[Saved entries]
——

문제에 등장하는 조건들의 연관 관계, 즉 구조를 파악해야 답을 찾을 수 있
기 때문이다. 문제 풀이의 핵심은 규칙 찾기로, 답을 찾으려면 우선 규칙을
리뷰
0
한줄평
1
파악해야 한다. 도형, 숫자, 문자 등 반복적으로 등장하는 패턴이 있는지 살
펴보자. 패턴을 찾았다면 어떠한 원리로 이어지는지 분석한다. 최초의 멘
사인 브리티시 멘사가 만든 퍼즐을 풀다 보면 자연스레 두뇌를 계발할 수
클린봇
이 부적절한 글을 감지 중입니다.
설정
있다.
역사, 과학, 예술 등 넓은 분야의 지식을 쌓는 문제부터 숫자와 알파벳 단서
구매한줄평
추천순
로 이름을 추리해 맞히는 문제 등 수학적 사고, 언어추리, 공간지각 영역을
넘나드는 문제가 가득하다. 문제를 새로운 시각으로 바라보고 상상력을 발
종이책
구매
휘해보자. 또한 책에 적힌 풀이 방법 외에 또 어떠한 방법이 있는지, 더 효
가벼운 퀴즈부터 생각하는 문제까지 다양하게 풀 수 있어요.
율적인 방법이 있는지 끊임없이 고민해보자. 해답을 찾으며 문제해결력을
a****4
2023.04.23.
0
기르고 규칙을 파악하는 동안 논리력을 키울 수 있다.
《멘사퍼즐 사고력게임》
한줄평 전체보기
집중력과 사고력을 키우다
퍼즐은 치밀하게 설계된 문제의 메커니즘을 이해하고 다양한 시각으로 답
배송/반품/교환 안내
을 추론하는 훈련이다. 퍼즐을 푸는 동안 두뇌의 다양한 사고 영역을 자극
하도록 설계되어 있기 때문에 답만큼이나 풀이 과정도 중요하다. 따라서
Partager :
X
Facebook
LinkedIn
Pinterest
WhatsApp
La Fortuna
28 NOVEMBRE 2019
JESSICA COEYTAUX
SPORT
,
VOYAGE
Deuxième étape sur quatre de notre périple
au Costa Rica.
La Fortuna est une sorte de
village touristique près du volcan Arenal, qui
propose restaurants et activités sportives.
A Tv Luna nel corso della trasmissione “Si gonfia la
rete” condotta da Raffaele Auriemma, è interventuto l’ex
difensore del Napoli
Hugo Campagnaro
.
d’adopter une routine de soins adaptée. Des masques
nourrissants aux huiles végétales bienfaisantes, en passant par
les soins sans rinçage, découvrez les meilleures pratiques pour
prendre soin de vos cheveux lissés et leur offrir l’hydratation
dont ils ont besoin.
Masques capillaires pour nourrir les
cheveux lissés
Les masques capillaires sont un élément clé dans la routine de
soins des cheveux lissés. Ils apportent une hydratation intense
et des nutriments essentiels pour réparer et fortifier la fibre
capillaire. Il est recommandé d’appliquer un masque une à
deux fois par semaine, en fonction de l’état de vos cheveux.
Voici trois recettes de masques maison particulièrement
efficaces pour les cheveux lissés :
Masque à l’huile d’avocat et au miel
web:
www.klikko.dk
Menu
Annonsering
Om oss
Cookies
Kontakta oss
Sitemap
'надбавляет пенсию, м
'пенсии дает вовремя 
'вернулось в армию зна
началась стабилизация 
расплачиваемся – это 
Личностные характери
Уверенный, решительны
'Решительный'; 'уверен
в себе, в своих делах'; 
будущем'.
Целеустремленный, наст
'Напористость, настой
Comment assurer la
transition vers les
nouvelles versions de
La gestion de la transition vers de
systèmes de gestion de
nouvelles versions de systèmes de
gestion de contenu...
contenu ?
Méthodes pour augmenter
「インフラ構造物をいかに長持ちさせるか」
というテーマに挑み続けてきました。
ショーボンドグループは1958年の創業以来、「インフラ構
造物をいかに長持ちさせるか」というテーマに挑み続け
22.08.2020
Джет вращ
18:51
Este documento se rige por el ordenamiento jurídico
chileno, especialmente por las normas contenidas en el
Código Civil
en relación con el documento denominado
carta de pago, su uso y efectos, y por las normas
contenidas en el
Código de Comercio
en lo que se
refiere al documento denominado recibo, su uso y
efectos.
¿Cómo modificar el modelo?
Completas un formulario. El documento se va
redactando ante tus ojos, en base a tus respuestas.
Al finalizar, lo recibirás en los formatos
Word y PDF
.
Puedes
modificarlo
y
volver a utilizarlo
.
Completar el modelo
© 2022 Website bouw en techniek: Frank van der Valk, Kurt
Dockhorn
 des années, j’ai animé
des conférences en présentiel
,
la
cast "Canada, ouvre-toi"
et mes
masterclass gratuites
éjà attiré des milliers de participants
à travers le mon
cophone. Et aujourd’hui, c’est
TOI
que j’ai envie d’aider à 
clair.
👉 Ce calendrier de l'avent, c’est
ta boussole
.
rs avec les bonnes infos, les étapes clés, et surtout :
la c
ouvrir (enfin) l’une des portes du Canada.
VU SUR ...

——

[BRIEF]:
Report each line of the items that contains the string "modelo". Matching is case-sensitive.

[ANSWER FOR THE TASK]:
¿Cómo modificar el modelo?
Completar el modelo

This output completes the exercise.